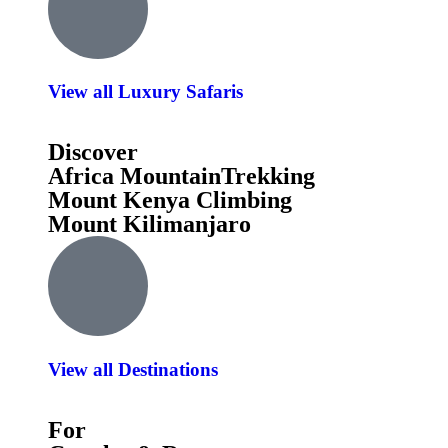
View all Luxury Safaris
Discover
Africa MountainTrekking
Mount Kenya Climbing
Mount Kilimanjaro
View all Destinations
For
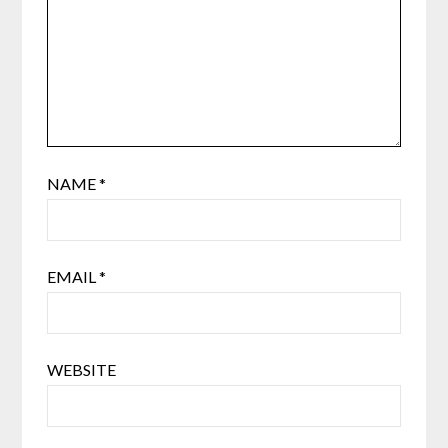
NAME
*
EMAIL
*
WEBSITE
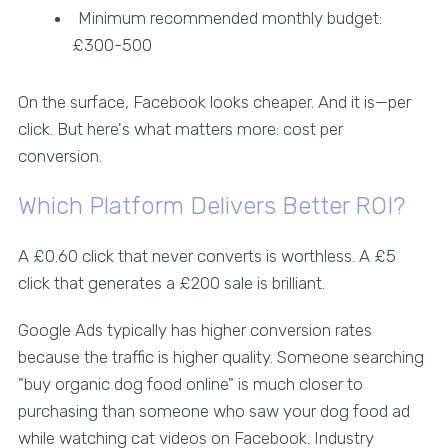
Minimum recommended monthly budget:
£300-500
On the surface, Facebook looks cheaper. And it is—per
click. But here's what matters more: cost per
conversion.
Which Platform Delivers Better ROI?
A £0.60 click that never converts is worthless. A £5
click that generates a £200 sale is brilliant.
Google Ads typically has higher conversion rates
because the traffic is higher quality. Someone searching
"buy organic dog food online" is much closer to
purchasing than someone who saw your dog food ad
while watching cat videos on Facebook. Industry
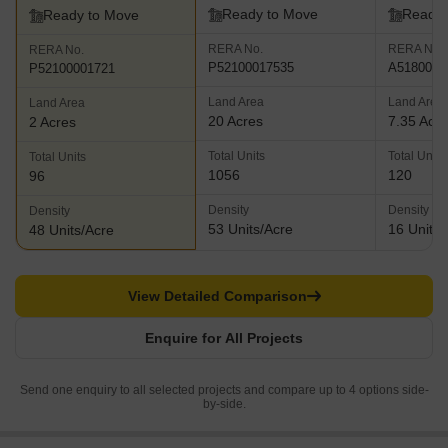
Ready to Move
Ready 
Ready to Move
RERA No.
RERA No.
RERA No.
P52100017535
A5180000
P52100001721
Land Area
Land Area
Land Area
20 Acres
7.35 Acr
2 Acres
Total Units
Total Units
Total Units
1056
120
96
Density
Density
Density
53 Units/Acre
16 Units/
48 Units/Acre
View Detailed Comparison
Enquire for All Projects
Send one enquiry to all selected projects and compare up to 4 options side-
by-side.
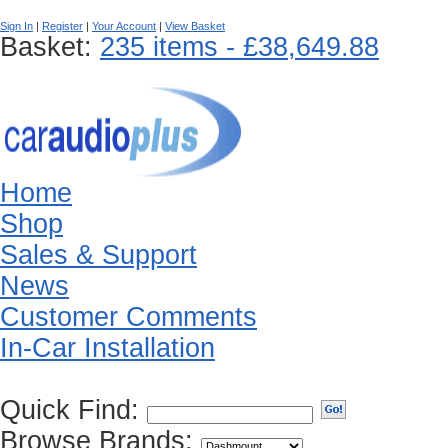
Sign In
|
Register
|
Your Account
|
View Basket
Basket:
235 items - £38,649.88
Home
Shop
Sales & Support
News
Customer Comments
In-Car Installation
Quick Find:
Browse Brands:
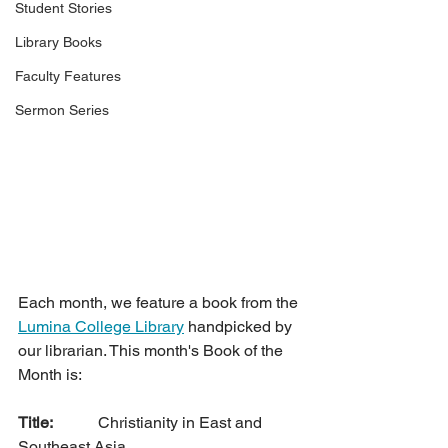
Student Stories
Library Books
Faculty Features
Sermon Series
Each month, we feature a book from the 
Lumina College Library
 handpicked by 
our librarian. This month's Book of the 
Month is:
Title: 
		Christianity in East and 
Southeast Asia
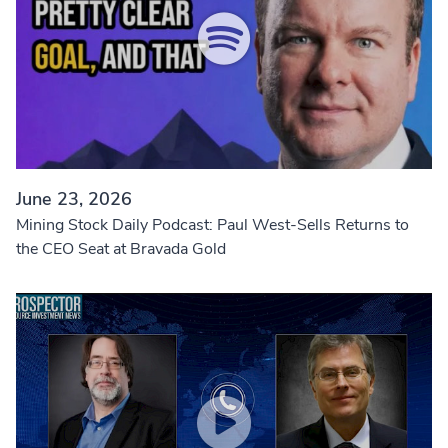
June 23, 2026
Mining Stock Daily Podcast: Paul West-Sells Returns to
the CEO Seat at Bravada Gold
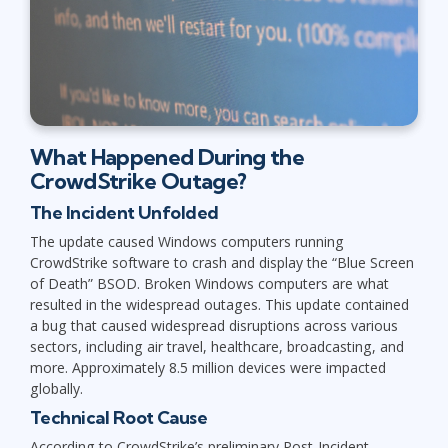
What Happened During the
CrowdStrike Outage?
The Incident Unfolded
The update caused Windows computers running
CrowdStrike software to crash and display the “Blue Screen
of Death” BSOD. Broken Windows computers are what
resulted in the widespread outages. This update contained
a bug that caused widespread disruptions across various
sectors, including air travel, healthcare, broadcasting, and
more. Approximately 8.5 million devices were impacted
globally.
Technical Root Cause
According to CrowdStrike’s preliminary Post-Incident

What is being asked -
Print every line of the material above exactly as it reads, skipping the pictures.

Output for this task -
View all Luxury Safaris
Discover
Africa MountainTrekking
Mount Kenya Climbing
Mount Kilimanjaro
View all Destinations
For
NAME
*
EMAIL
*
WEBSITE
Minimum recommended monthly budget:
£300-500
On the surface, Facebook looks cheaper. And it is—per
click. But here's what matters more: cost per
conversion.
Which Platform Delivers Better ROI?
A £0.60 click that never converts is worthless. A £5
click that generates a £200 sale is brilliant.
Google Ads typically has higher conversion rates
because the traffic is higher quality. Someone searching
"buy organic dog food online" is much closer to
purchasing than someone who saw your dog food ad
while watching cat videos on Facebook. Industry
Ready to Move
Ready 
Ready to Move
RERA No.
RERA No.
RERA No.
P52100017535
A5180000
P52100001721
Land Area
Land Area
Land Area
20 Acres
7.35 Acr
2 Acres
Total Units
Total Units
Total Units
1056
120
96
Density
Density
Density
53 Units/Acre
16 Units/
48 Units/Acre
View Detailed Comparison
Enquire for All Projects
Send one enquiry to all selected projects and compare up to 4 options side-
by-side.
Sign In
|
Register
|
Your Account
|
View Basket
Basket:
235 items - £38,649.88
Home
Shop
Sales & Support
News
Customer Comments
In-Car Installation
Quick Find:
Browse Brands:
Student Stories
Library Books
Faculty Features
Sermon Series
Each month, we feature a book from the 
Lumina College Library
 handpicked by 
our librarian. This month's Book of the 
Month is:
Title: 
		Christianity in East and 
Southeast Asia
June 23, 2026
Mining Stock Daily Podcast: Paul West-Sells Returns to
the CEO Seat at Bravada Gold
What Happened During the
CrowdStrike Outage?
The Incident Unfolded
The update caused Windows computers running
CrowdStrike software to crash and display the “Blue Screen
of Death” BSOD. Broken Windows computers are what
resulted in the widespread outages. This update contained
a bug that caused widespread disruptions across various
sectors, including air travel, healthcare, broadcasting, and
more. Approximately 8.5 million devices were impacted
globally.
Technical Root Cause
According to CrowdStrike’s preliminary Post-Incident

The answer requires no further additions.